» WHAT IS NEEDED: Once you find the line in the listing below that contains "-518,6 +518,12 @@", copy it and every following line exactly, stopping at the end.

» PROVIDED RECORDS:
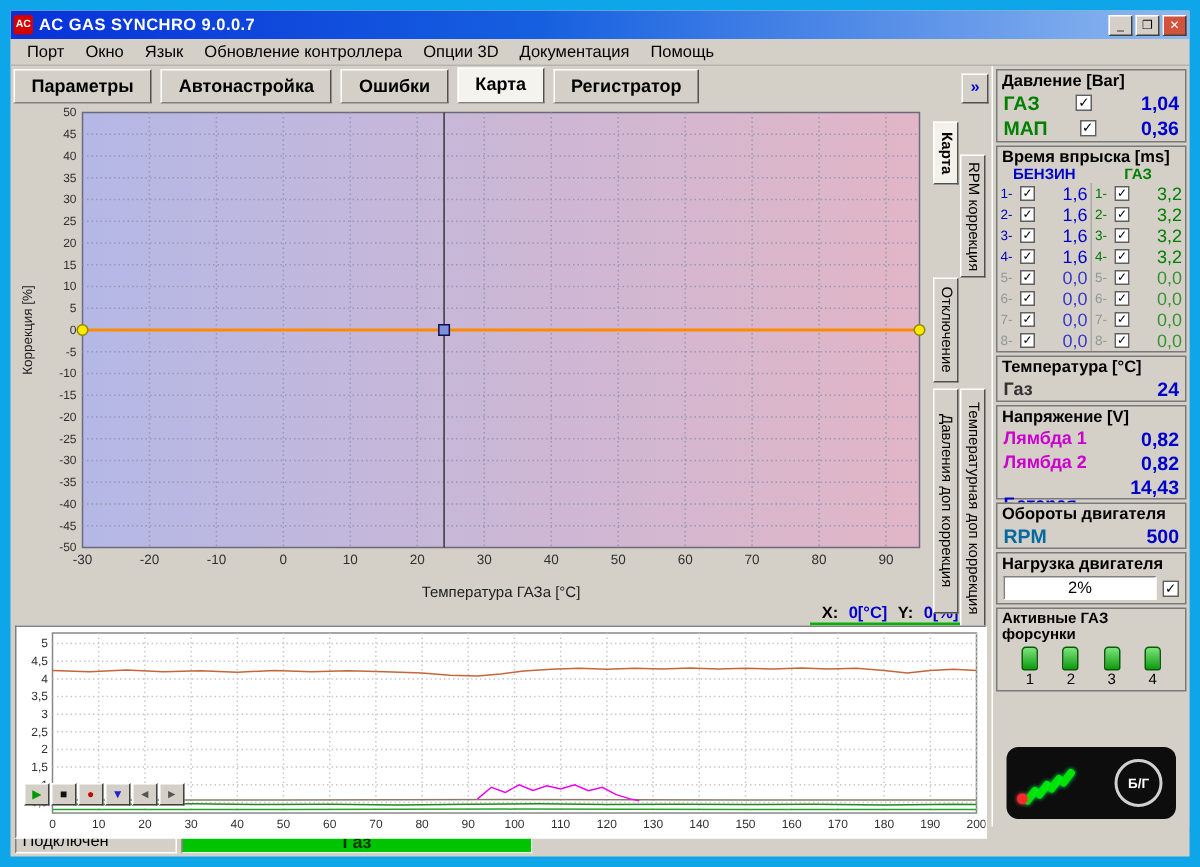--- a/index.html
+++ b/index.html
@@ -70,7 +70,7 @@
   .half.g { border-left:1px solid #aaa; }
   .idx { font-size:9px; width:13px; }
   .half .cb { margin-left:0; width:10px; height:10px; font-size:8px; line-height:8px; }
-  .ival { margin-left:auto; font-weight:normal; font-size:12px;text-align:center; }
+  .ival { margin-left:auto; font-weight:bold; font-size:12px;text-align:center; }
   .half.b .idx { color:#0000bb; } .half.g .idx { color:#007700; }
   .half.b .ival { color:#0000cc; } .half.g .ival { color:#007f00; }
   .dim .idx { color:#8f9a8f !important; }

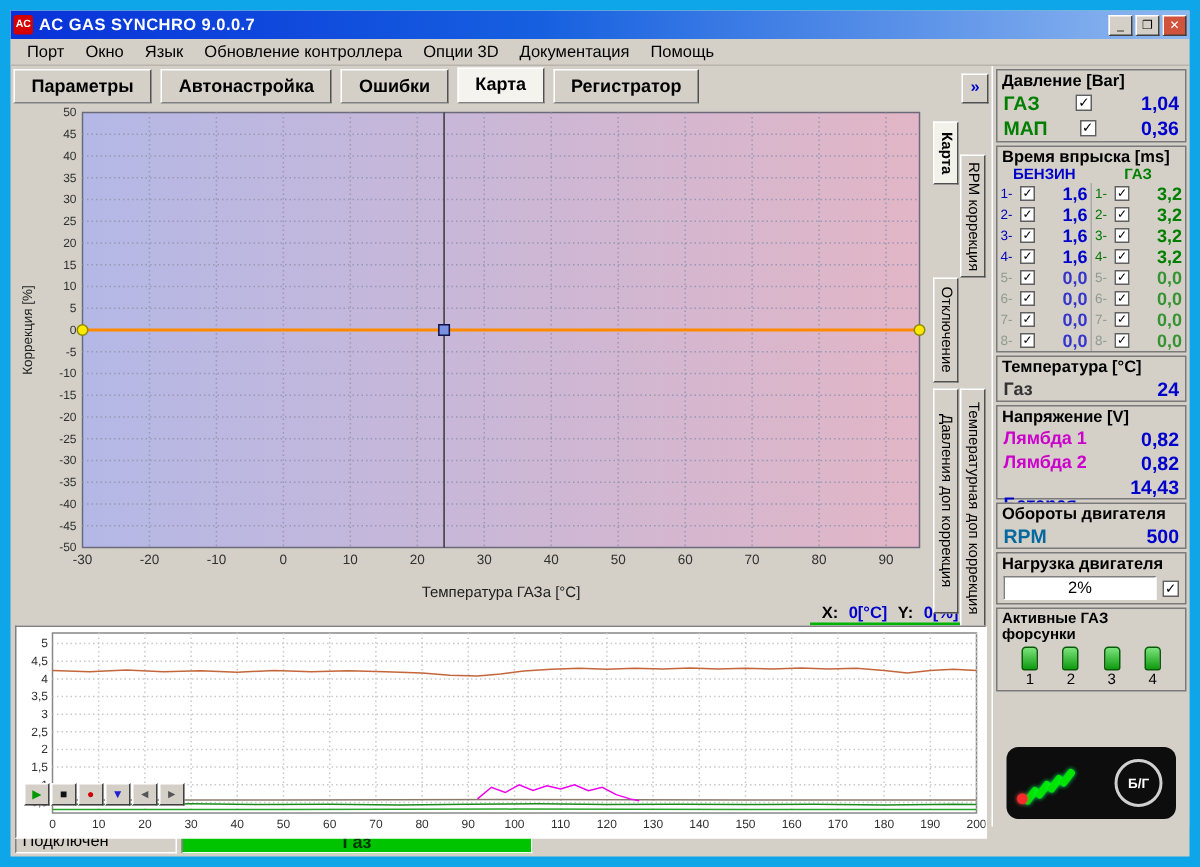--- a/index.html
+++ b/index.html
@@ -518,6 +518,12 @@
 
   <div class="statusbar">
     <span class="scell sc1">Подключен</span>
+    <span class="scell sc2">
+      <span class="dev">STAG-4 plus</span>
+      <span>Верс. 9.0</span>
+      <span class="build">5.0.0</span>
+      <span>04.07.2012 10:04:17</span>
+    </span>
     <span class="scell sc-fuel">Газ</span>
   </div>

» RESPONSE TO THE TASK:
@@ -518,6 +518,12 @@
 
   <div class="statusbar">
     <span class="scell sc1">Подключен</span>
+    <span class="scell sc2">
+      <span class="dev">STAG-4 plus</span>
+      <span>Верс. 9.0</span>
+      <span class="build">5.0.0</span>
+      <span>04.07.2012 10:04:17</span>
+    </span>
     <span class="scell sc-fuel">Газ</span>
   </div>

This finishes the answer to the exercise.